Sir John Murray Murray, QC (9 March 1888 – 10 May 1976) was a South African judge who served as Southern Rhodesia's Chief Justice from 1955 to 1961.

Murray was born in Stellenbosch in what was then known as the Cape Colony, scion of an old and prominent South African family. His father, Charles Murray, was Superintendent of Education in the colony, and his great-grandfather was the Christian pastor Andrew Murray. He read Classics at Victoria College (today the University of Stellenbosch), and then studied at Worcester College, Oxford University. He returned to South Africa in 1910 and soon thereafter was called to the bar in Pretoria.

In 1916 he married Fanny Izobel Eugene Booysen, a fellow student at Victoria College.
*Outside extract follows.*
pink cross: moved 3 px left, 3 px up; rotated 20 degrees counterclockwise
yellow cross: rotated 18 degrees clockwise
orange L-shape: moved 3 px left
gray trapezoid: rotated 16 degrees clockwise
They had 5 children - Neale, Eileen, Donald, Robert and Ewan - born between 1916 and 1925.

He was appointed Queen's Counsel in 1932, and five years later, he became a judge on the Transvaal bench. In 1955, he accepted an offer from the neighbouring territory of Southern Rhodesia to become its Chief Justice; he took office on 1 August that year. Murray was knighted on 14 August 1958. On 9 March 1961, which was his seventy-third birthday, he stepped down and was replaced by Sir Hugh Beadle. Murray retired to Plettenberg Bay, Cape Province, where he died at the age of 88 on 10 May 1976.